I have left the towns in the old provinces the privilege of electing their own magistrates, and have not interfered with these elections unless they were misused and some families of burghers monopolized all the authority to the prejudice of the rest. In Silesia I have deprived them of the franchise, for fear of their filling the councils with men who are devoted to Austria. With time, and when the present generation has passed away, it will be possible to restore the electoral system in Silesia without danger.


On the peasants

I have relaxed [on the Crown estates] the services which the peasants used to perform; instead of six days labor service a week, they now have to perform only three. This has provoked the nobles’ peasants, and in several places they have resisted their lords. The sovereign should hold the balance even between the peasant and the gentleman, so that they do not ruin one another. In Silesia the peasants, outside Upper Silesia, are very well placed; in Upper Silesia they are serfs. One will have to try to free them in due course. I have set the example on my Crown lands, where I have begun putting them on the same footing as the Lower Silesians. One should further prevent peasants from buying nobles’ lands, or nobles, peasants’, because peasants cannot serve as officers in the army, and if the nobles convert peasant holdings into demesne farms, they diminish the number of inhabitants and cultivators.

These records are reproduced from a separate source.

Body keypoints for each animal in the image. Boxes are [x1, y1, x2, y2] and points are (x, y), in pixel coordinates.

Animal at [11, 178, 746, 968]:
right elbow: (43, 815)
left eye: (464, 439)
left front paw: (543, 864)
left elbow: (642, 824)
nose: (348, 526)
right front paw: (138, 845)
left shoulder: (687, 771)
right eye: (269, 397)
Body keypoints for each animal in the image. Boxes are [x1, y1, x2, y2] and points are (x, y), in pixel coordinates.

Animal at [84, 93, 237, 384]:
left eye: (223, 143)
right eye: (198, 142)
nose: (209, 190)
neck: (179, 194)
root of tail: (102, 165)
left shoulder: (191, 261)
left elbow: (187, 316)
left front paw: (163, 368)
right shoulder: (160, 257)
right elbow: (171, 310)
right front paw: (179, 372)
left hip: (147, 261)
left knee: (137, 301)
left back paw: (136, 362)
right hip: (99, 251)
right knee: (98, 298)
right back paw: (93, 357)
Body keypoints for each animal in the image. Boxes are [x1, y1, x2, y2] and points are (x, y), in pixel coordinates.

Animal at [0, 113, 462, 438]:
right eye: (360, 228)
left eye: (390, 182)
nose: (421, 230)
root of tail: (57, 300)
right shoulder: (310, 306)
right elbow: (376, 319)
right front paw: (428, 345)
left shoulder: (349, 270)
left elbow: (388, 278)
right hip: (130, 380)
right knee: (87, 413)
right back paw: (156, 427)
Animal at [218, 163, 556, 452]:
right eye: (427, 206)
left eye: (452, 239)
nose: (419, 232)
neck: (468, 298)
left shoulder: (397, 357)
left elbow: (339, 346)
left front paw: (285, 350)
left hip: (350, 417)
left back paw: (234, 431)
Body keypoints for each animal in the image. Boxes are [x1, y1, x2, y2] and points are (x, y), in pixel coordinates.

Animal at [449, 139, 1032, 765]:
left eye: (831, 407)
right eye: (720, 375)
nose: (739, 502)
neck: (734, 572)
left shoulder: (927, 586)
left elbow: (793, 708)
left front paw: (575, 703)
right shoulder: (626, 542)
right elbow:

That a Sovereign Should Carry on the Government Himself

In a State such as this it is necessary for the sovereign to conduct his business himself, because he will, if he is wise, pursue only the public interest, which is his own, while a Minister’s view is always slanted on matters that affect his own interests, so that instead of promoting deserving persons he will fill the places with his own creatures, and will try to strengthen his own position by the number of persons whom he makes dependent on his fortunes; whereas the sovereign will support the nobility, confine the clergy within due limits, not allow the Princes of the blood to indulge in intrigues and cabals, and will reward merit without those considerations of interest which Ministers secretly entertain in all their doings.

But if it is necessary for the Prince to conduct the internal administration of his State himself, how much more necessary is it that he should direct his own [foreign] policy, conclude those alliances which suit his purposes, form his own plans, and take up his own line in delicate and difficult situations.